*Your tasks*.
a) Pick out every line of the entries that contains the string "start", matching case exactly, and copy each one.
b) Write the next part of the boxer's biography, picking up after its last sentence.

Mario "Marty" Severino (November 3, 1919 – February 9, 1969) was a professional boxer who held the undisputed world welterweight championship being the NBA, NYSAC, and The Ring welterweight titles. Servo began boxing in the mid-1930s. He became a professional boxer in 1938 and was inducted into the World Boxing Hall of Fame in 1989.

Amateur career
Servo had an impressive amateur career. He captured the Golden Gloves and Diamond Belt Featherweight titles, and ended his career with an impressive record of 91-4.

Professional career
He turned professional as a lightweight and, in his first three years as a professional boxer, managed a 42–0–2 record. As a welterweight he lost two close decisions to the legendary Sugar Ray Robinson.

Servo’s boxing career was interrupted by service in the United States Coast Guard during World War II. He resumed his career after the War and won the World Welterweight Title by knocking out Freddie "Red" Cochrane in the fourth round on February 1, 1946.

*Listed entries*.

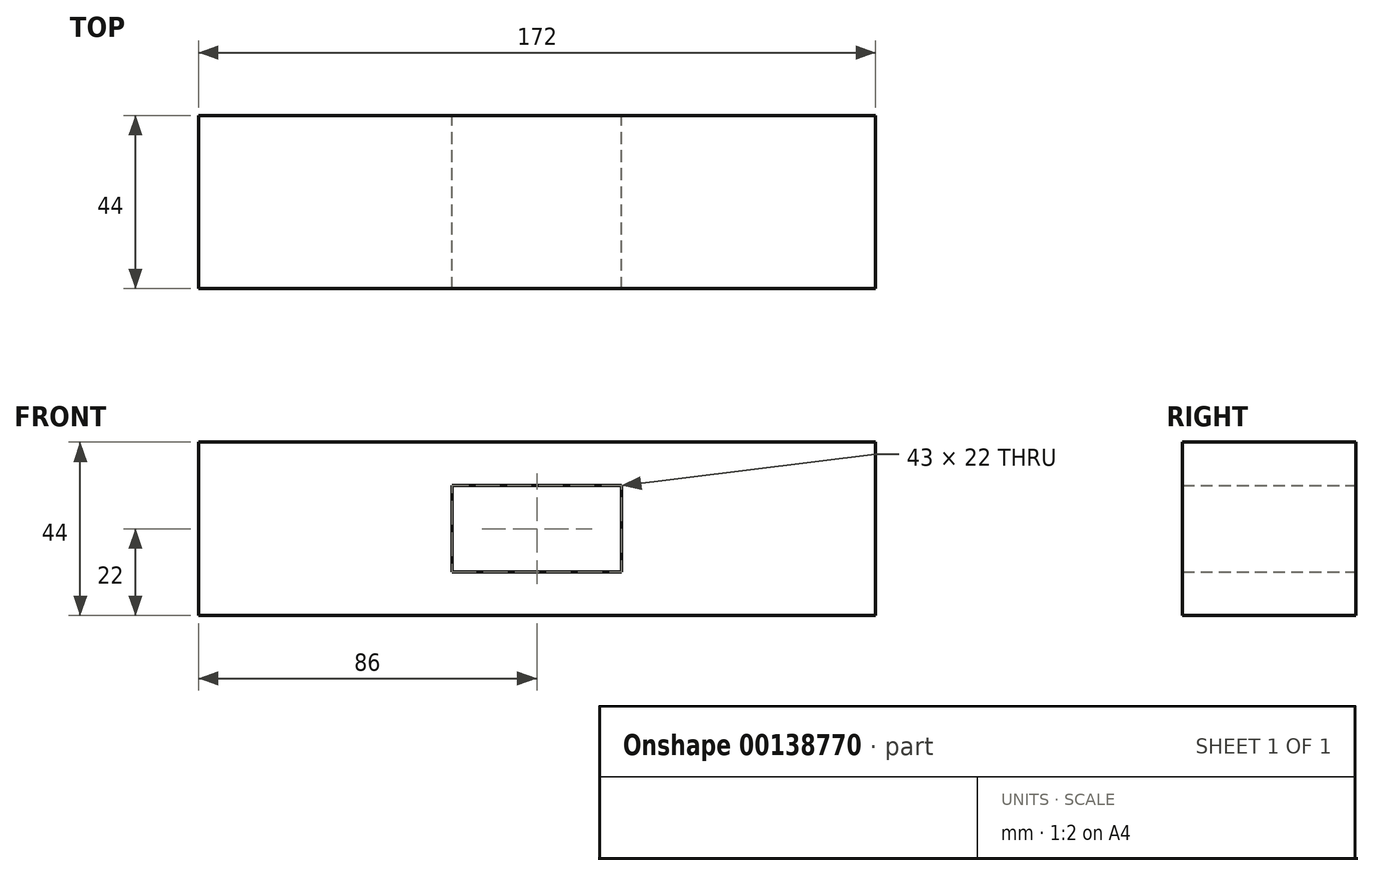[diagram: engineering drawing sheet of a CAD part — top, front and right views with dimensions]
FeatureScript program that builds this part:
annotation { "Feature Type Name" : "Feature", "Feature Type Description" : "" }
export const myFeature = defineFeature(function(context is Context, id is Id, definition is map)
    precondition{}
    {
        {
            var Q0;
            Q0=qCreatedBy(makeId("Front.planeOp"),FACE);
            var sketch = newSketch(context, id + "F0", { "sketchPlane" : qUnion([Q0])});
            skLineSegment(sketch, "E0.bottom", {"start": v(86, 22) * mm, "end": v(-86, 22) * mm});
            skLineSegment(sketch, "E0.top", {"start": v(86, -22) * mm, "end": v(-86, -22) * mm});
            skLineSegment(sketch, "E0.left", {"start": v(86, 22) * mm, "end": v(86, -22) * mm});
            skLineSegment(sketch, "E0.right", {"start": v(-86, 22) * mm, "end": v(-86, -22) * mm});
            skPoint(sketch, "E0.middle", {"position": v(0, 0) * mm});
            skLineSegment(sketch, "E1.bottom", {"start": v(21.5, 11) * mm, "end": v(-21.5, 11) * mm});
            skLineSegment(sketch, "E1.top", {"start": v(21.5, -11) * mm, "end": v(-21.5, -11) * mm});
            skLineSegment(sketch, "E1.left", {"start": v(21.5, 11) * mm, "end": v(21.5, -11) * mm});
            skLineSegment(sketch, "E1.right", {"start": v(-21.5, 11) * mm, "end": v(-21.5, -11) * mm});
            skSolve(sketch);
        }
        {
            var Q0;
            Q0=makeQuery(id+"F0.imprint","IMPRINT",FACE,{"disambiguationData":[TD([[makeQuery(id+"F0.imprint","IMPRINT",EDGE,{"derivedFrom":sQuery(id+"F0.wireOp",EDGE,"E0.bottom")}),1.0]])]});
            extrude(context, id + "F1", {"entities" : qUnion([Q0]), "endBound" : BoundingType.SYMMETRIC, "depth" : 44 * mm});
        }
    });
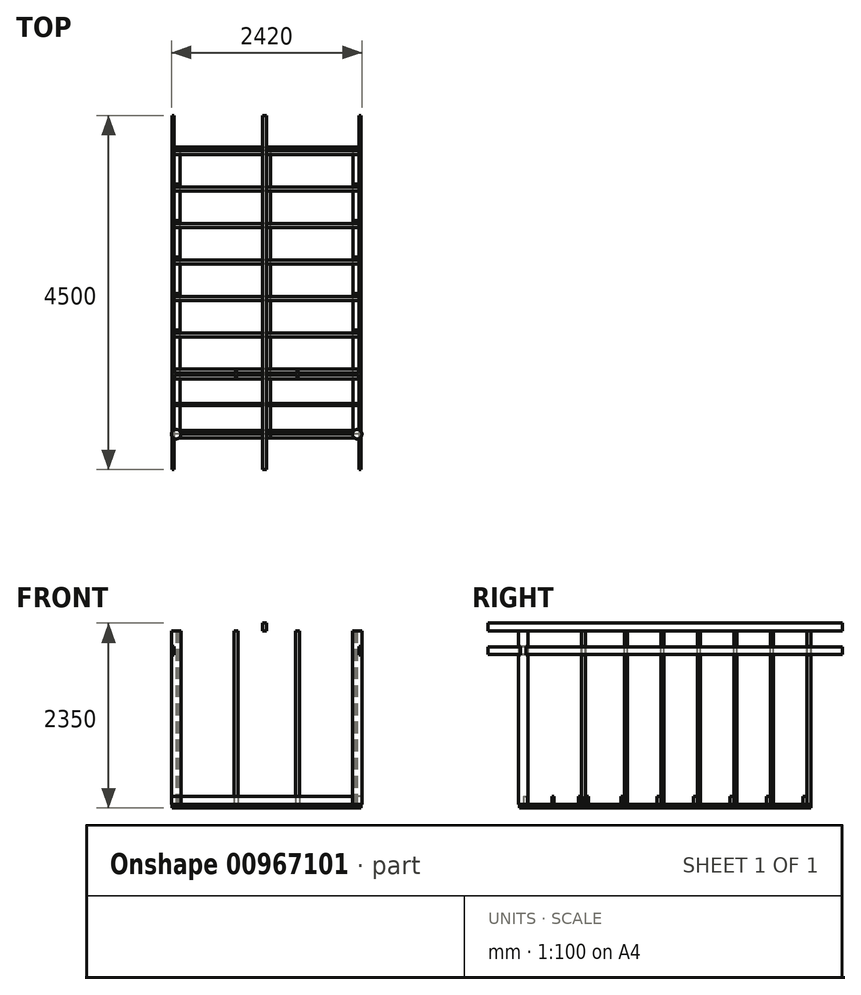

*Written answers*.
a)
            skLineSegment(sketch, "E0.bottom", {"start": v(86, 22) * mm, "end": v(-86, 22) * mm});
            skLineSegment(sketch, "E0.top", {"start": v(86, -22) * mm, "end": v(-86, -22) * mm});
            skLineSegment(sketch, "E0.left", {"start": v(86, 22) * mm, "end": v(86, -22) * mm});
            skLineSegment(sketch, "E0.right", {"start": v(-86, 22) * mm, "end": v(-86, -22) * mm});
            skLineSegment(sketch, "E1.bottom", {"start": v(21.5, 11) * mm, "end": v(-21.5, 11) * mm});
            skLineSegment(sketch, "E1.top", {"start": v(21.5, -11) * mm, "end": v(-21.5, -11) * mm});
            skLineSegment(sketch, "E1.left", {"start": v(21.5, 11) * mm, "end": v(21.5, -11) * mm});
            skLineSegment(sketch, "E1.right", {"start": v(-21.5, 11) * mm, "end": v(-21.5, -11) * mm});

b)
Servo and his manager, Al Weill, then made a bad career decision. He agreed to fight the middleweight contender Rocky Graziano in a non-title match. Graziano was a big favorite in New York City and the bout was seen as a big money fight. The two fought on March 29, 1946. This bout effectively finished Servo as a top-line fighter. The heavier and stronger Graziano knocked Servo out and severely injured his nose. Servo never recovered from the injuries and he was forced to relinquish his title and retire. His final ring record, including a knockout loss suffered in an ill-advised comeback attempt, was 48 wins (15 knockouts), 4 losses and 2 draws.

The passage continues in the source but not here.